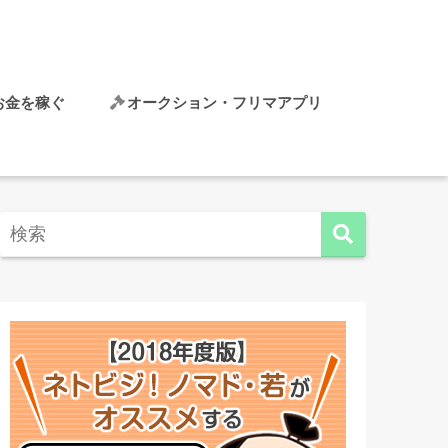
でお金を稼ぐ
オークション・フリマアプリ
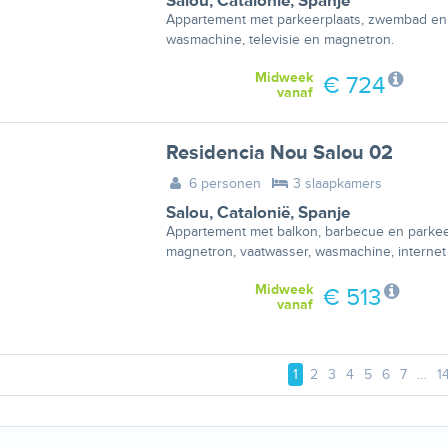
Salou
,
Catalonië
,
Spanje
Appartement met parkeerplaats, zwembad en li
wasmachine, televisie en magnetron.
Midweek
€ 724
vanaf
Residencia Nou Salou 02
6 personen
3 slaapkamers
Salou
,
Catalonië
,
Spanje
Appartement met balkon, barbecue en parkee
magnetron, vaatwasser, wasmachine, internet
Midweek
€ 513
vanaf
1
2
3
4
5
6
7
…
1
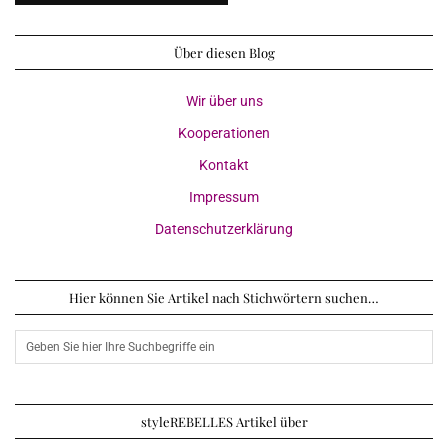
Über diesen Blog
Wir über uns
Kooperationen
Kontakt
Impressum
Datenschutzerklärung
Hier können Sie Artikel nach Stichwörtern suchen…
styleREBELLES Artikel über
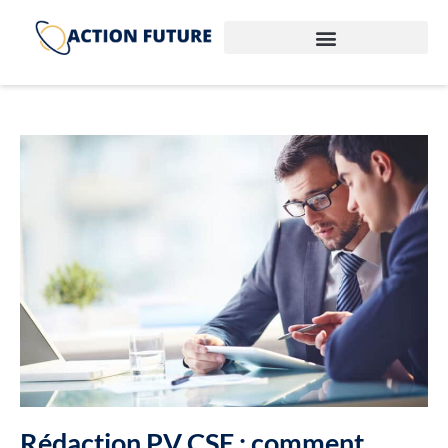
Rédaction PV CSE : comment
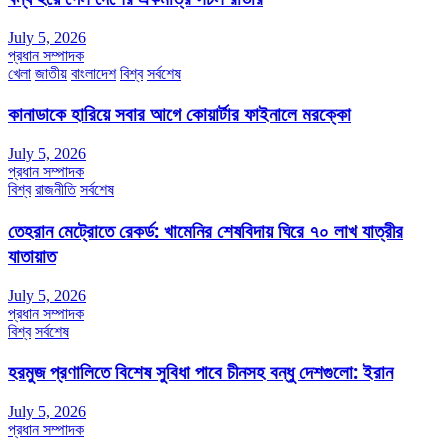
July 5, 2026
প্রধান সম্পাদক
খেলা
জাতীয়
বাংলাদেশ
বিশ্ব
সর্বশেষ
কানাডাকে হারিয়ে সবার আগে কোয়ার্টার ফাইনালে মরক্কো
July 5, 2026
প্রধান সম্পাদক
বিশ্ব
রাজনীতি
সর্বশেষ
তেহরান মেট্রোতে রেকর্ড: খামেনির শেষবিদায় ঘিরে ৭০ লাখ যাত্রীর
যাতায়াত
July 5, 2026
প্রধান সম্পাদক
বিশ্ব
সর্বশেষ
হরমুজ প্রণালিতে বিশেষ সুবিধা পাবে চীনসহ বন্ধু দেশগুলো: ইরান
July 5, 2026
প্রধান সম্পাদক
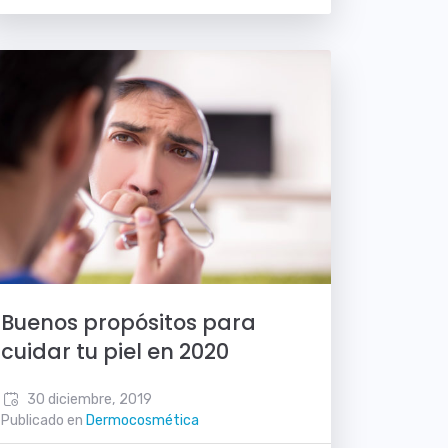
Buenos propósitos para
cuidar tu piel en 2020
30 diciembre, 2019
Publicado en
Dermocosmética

☆ ☆ ☆ ☆ ☆ ☆ ☆

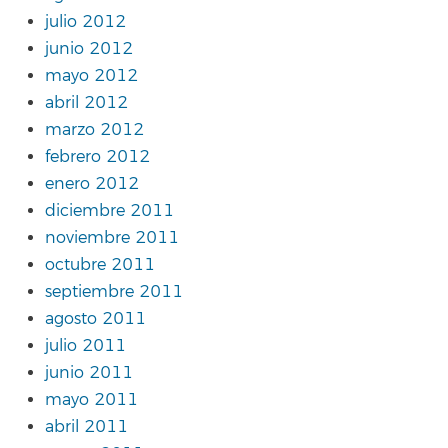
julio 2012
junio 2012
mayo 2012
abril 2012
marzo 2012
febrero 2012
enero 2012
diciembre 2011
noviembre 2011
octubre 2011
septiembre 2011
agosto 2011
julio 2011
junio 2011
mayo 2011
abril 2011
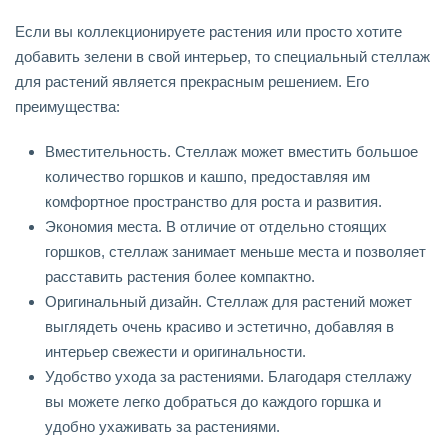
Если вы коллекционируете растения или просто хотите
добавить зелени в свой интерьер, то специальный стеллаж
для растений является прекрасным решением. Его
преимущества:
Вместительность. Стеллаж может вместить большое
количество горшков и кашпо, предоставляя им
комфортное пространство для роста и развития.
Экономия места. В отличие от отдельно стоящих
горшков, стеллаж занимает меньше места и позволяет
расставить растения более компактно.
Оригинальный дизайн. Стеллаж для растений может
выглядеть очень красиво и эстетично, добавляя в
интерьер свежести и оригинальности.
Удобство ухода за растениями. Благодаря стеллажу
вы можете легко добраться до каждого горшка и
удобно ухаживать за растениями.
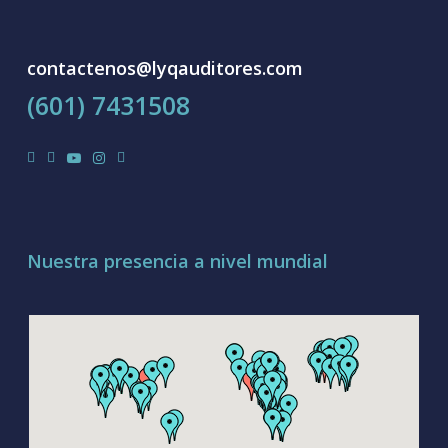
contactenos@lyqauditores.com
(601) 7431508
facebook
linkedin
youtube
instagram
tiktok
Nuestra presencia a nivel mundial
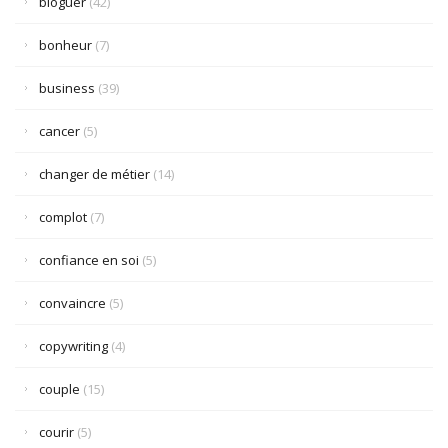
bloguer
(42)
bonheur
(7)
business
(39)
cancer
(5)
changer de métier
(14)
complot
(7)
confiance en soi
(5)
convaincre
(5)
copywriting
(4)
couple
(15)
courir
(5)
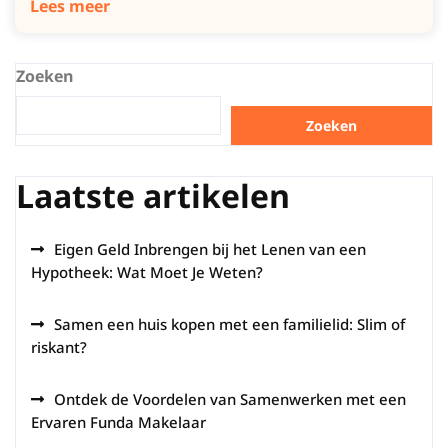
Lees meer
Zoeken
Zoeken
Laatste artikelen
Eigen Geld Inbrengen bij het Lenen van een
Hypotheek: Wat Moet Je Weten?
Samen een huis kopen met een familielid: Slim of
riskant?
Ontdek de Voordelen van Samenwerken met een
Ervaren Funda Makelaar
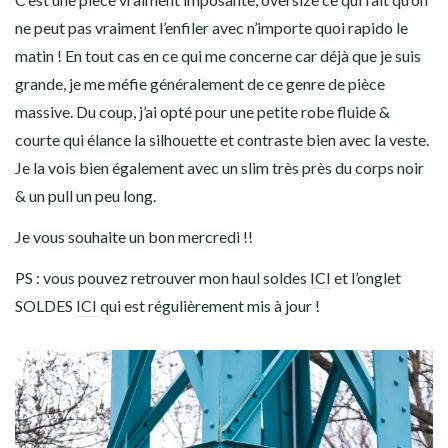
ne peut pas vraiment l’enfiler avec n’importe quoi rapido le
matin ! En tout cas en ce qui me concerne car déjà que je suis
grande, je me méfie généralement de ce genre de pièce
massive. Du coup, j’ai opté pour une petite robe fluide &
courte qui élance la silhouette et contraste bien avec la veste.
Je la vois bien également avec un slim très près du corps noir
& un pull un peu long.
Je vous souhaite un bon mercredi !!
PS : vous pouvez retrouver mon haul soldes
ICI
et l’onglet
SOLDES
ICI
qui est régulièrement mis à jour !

☆ ☆ ☆ ☆ ☆ ☆ ☆

Your task: For every line above with the word "wasmachine" in it, make a copy.

Answer to this task:
wasmachine, televisie en magnetron.
magnetron, vaatwasser, wasmachine, internet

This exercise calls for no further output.